US launches airstrikes in Syria after drone kills US contractor
BEIRUT — A strike Thursday by a suspected Iranian-made drone killed a U.S. contractor and wounded six other Americans in northeast Syria, and U.S. forces retaliated with airstrikes on sites in Syria used by groups affiliated with Iran’s Revolutionary Guard, the Pentagon said. Activists said the U.S. bombing killed at least four people.
While it’s not the first time the U.S. and Iran have traded strikes in Syria, the attack and the U.S. response threaten to upend recent efforts to deescalate tensions across the wider Middle East, whose rival powers have made steps toward détente in recent days after years of turmoil.
U.S. Defense Secretary Lloyd Austin said in a statement that the American intelligence community had determined the drone was of Iranian origin, but offered no other immediate evidence to support the claim. The drone hit a coalition base in the northeast Syrian city of Hasaka. The wounded included five American service members and a U.S. contractor.
Austin said the strikes were a response to the drone attack “as well as a series of recent attacks against coalition forces in Syria” by groups affiliated with the Revolutionary Guard.
Iran relies on a network of proxy forces through the Mideast to counter the U.S. and Israel, its arch regional enemy. The U.S. has had forces in northeast Syria since 2015, when they deployed as part of the fight against the Islamic State group, and maintains some 900 troops there, working with Kurdish-led forces that control around a third of Syria.
The U.S. airstrikes hit targets in three towns in eastern Syria, activists said. Overnight, videos on social media purported to show explosions in Deir el-Zour, a strategic province that borders Iraq and contains oil fields. Iranian-backed militia groups and Syrian forces control the area, which also has seen suspected airstrikes by Israel in recent months allegedly targeting Iranian supply routes.
According to a defense official, the U.S. counter strikes were conducted by F-15 fighter jets flying out of al-Udeid Air Base in Qatar. The official spoke on condition of anonymity to discuss military operations.
According to a U.S. official, the U.S. F-15s struck three locations, all in the vicinity of Deir el-Zour.
The activist group Deir Ezzor 24, which covers news in the province, said the American strikes killed four people and wounded a number of others, including Iraqis.
The Syrian Observatory for Human Rights, an opposition war monitor, put the death toll from U.S. strikes at 11 Iranian-backed fighters — including six at an arms depot in the Harabesh neighborhood in the city of Deir el-Zour and five others at military posts near the towns of Mayadeen and Boukamal.
Rami Abdurrahman who heads the Observatory said three rockets were fired earlier Friday at al-Omar oil field in Deir el-Zour that houses U.S. troops, an apparent retaliation to the American strikes.

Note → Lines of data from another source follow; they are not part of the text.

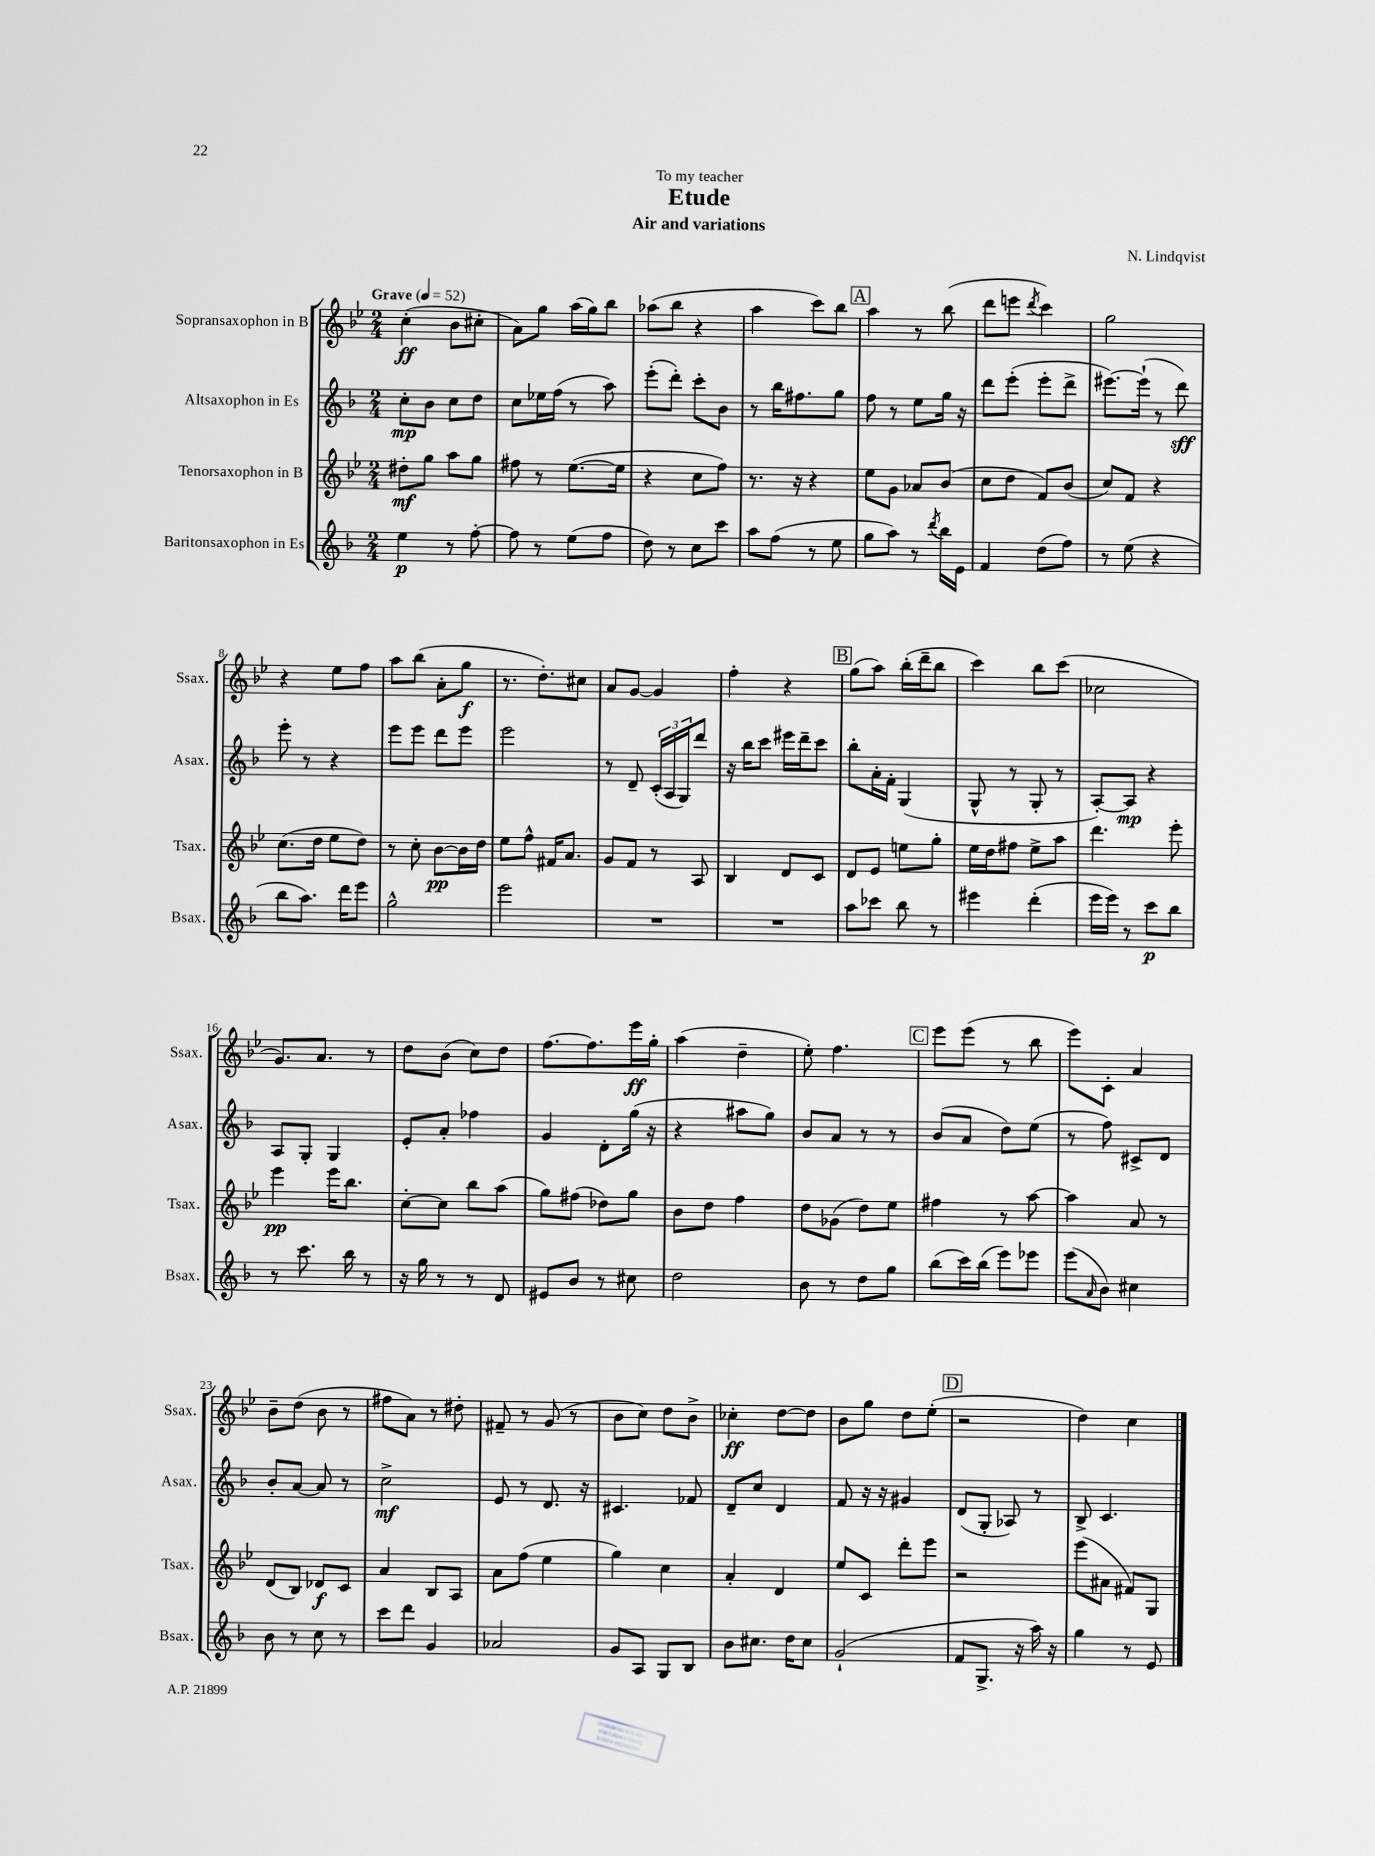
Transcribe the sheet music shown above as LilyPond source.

\header { title = "Etude" composer = "N. Lindqvist" subtitle = "Air and variations" dedication = "To my teacher" }
<<
\new StaffGroup <<
\new Staff = "s0" \with { instrumentName = "Sopransaxophon in B" shortInstrumentName = "Ssax." } {
    \clef treble \key bes \major \numericTimeSignature \time 2/4 \tempo "Grave" 4 = 52
    c''4-.\ff( bes'8 cis''8-. |
    a'8) g''8 a''16( g''16) bes''8 |
    aes''8( bes''8 r4 |
    a''4 c'''8) bes''8 |
    \mark \markup { \box "A" } a''4 r8 bes''8( |
    d'''8 e'''8 \acciaccatura { d'''8 } c'''4) |
    g''2 |
    r4 ees''8 f''8 |
    a''8 bes''8( a'8-. g''8\f |
    r8. d''8.-.) cis''8 |
    a'8 g'8~ g'4 |
    f''4-. r4 |
    \mark \markup { \box "B" } g''8( a''8) bes''16-.( d'''16-- bes''8 |
    c'''4) bes''8 c'''8( |
    ces''2 |
    g'8.) a'8. r8 |
    d''8 bes'8( c''8) d''8 |
    f''8.~ f''8. ees'''16\ff g''16-. |
    a''4( d''4-- |
    ees''8-.) f''4. |
    \mark \markup { \box "C" } ees'''8 ees'''8( r8 bes''8 |
    ees'''8) c'8-. a'4 |
    bes'8-- d''8( bes'8 r8 |
    fis''8 a'8) r8 dis''8-. |
    fis'8-- r8 g'8( r8 |
    bes'8 c''8) d''8 bes'8-> |
    ces''4-.\ff d''8~ d''8 |
    bes'8 g''8 d''8 ees''8-.( |
    \mark \markup { \box "D" } r2 |
    d''4) c''4 \bar "|." |
}
\new Staff = "s1" \with { instrumentName = "Altsaxophon in Es" shortInstrumentName = "Asax." } {
    \clef treble \key f \major \numericTimeSignature \time 2/4
    c''8-.\mp bes'8 c''8 d''8 |
    c''8 ees''16 f''16( r8 a''8) |
    e'''8-.( d'''8-.) c'''8-. bes'8 |
    r8 bes''16 fis''8. g''8 |
    \mark \markup { \box "A" } f''8 r8 e''8 g''16 r16 |
    d'''8 e'''8-.( e'''8-. d'''8-> |
    eis'''8.~) eis'''16-!( r8 d'''8\sff) |
    e'''8-. r8 r4 |
    e'''8 e'''8 d'''8 e'''8 |
    e'''2 |
    r8 d'8-- \tuplet 3/2 { c'16-.( a16 g16) } d'''8 |
    r16 bes''16 c'''8 eis'''16 d'''16-- c'''8 |
    \mark \markup { \box "B" } bes''8-. a'16-. f'16-. g4( |
    g8-^ r8 g8-. r8 |
    a8~-.) a8\mp r4 |
    a8 g8-. g4 |
    e'8-. a'8-. fes''4 |
    g'4 d'8-. g''16( r16 |
    r4 ais''8 g''8) |
    bes'8 a'8 r8 r8 |
    \mark \markup { \box "C" } bes'8( a'8 d''8) e''8( |
    r8 f''8) cis'8-> d'8 |
    bes'8-. a'8~ a'8 r8 |
    c''2->\mf |
    e'8 r8 d'8. r16 |
    cis'4. fes'8 |
    d'8-- c''8 d'4 |
    f'8 r16 r16 gis'4 |
    \mark \markup { \box "D" } d'8( g8-. aes8) r8 |
    bes8-> c'4. \bar "|." |
}
\new Staff = "s2" \with { instrumentName = "Tenorsaxophon in B" shortInstrumentName = "Tsax." } {
    \clef treble \key bes \major \numericTimeSignature \time 2/4
    dis''8-.\mf g''8 a''8 g''8 |
    fis''8 r8 ees''8.~( ees''16 |
    r4 c''8 f''8) |
    r8. r16 r4 |
    \mark \markup { \box "A" } ees''8 g'8 aes'8 bes'8( |
    c''8 d''8 f'8) bes'8( |
    c''8) f'8 r4 |
    c''8.( d''16 ees''8 d''8) |
    r8 c''8-. bes'8~\pp bes'16 d''16 |
    ees''8 f''8-^ fis'16 a'8. |
    g'8 f'8 r8 a8 |
    bes4 d'8 c'8 |
    \mark \markup { \box "B" } d'8 ees'8 e''8 g''8-. |
    ees''16 d''16 fis''8 ees''8-> a''8 |
    d'''4. ees'''8-. |
    ees'''4\pp ees'''16 bes''8. |
    c''8~-. c''8 bes''8 a''8( |
    g''8) fis''8( des''8) g''8 |
    bes'8 d''8 f''4 |
    d''8 ges'8( d''8) ees''8 |
    \mark \markup { \box "C" } fis''4 r8 a''8~ |
    a''4 a'8 r8 |
    d'8( bes8) des'8\f c'8 |
    a'4 bes8 a8 |
    a'8 f''8( ees''4 |
    g''4) c''4 |
    a'4-. d'4 |
    ees''8 c'8 d'''8-. ees'''8 |
    \mark \markup { \box "D" } r2 |
    ees'''8( ais'8 fis'8) g8 \bar "|." |
}
\new Staff = "s3" \with { instrumentName = "Baritonsaxophon in Es" shortInstrumentName = "Bsax." } {
    \clef treble \key f \major \numericTimeSignature \time 2/4
    e''4\p r8 f''8~-. |
    f''8 r8 e''8( f''8 |
    d''8) r8 c''8 c'''8 |
    a''8 f''8( r8 e''8 |
    \mark \markup { \box "A" } g''8 a''8) r8 \acciaccatura { d'''8 } bes''16 e'16 |
    f'4 d''8( f''8) |
    r8 e''8( r4 |
    bes''8 a''8.) d'''16 e'''8 |
    g''2-^ |
    e'''2 |
    R2 |
    R2 |
    \mark \markup { \box "B" } a''8 ces'''8 bes''8 r8 |
    eis'''4 d'''4-.( |
    e'''16 e'''16) r8 c'''8\p bes''8 |
    r8 c'''8. bes''16 r8 |
    r16 g''16 r8 r8 d'8 |
    eis'8 bes'8 r8 cis''8 |
    d''2 |
    bes'8 r8 d''8 g''8 |
    \mark \markup { \box "C" } bes''8( c'''16) bes''16( e'''8) ees'''8 |
    e'''8( \grace { a'16 } bes'8) cis''4 |
    bes'8 r8 c''8 r8 |
    c'''8 d'''8 g'4 |
    aes'2 |
    g'8 a8 g8 bes8 |
    bes'8 cis''8. d''16 cis''8 |
    g'2-!( |
    \mark \markup { \box "D" } f'8 g8.-> r16 a''16) r16 |
    g''4 r8 e'8 \bar "|." |
}
>>
>>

The Associated Press could not immediately independently confirm the activist reports. Iran and Syria did not immediately acknowledge the strikes, nor did their officials at the United Nations in New York respond to requests for comment from the AP.
Iran’s paramilitary Revolutionary Guard, which answers only to Supreme Leader Ayatollah Ali Khamenei, has been suspected of carrying out attacks with bomb-carrying drones across the wider Middle East.
The exchange of strikes came as Saudi Arabia and Iran have been working toward reopening embassies in each other’s countries. The kingdom also acknowledged efforts to reopen a Saudi embassy in Syria, whose embattled President Bashar Assad has been backed by Iran in his country’s long war.
U.S. Army Gen. Michael “Erik” Kurilla, the head of the American military’s Central Command, warned that its forces could carry out additional strikes if needed. “We are postured for scalable options in the face of any additional Iranian attacks,” Kurilla said in a statement.
Addressing the U.S. House Armed Services Committee on Thursday, Kurilla warned lawmakers that the “Iran of today is exponentially more militarily capable than it was even five years ago.” He pointed to Iran’s arsenal of ballistic missiles and bomb-carrying drones.
“What Iran does to hide its hand is they use Iranian proxies,” Kurilla said.
According to officials, Iran has launched 80 attacks against U.S. forces and locations in Iraq and Syria since January 2021. The vast majority of those have been in Syria.
Diplomacy to deescalate the exchange appeared to begin immediately. The foreign minister of Qatar spoke by phone with U.S. National Security Adviser Jake Sullivan as well as Iranian Foreign Minister Hossein Amirabdollahian, the Qatari state news agency report. Doha has been an interlocutor between Iran and the U.S. recently amid tensions over Tehran’s nuclear program.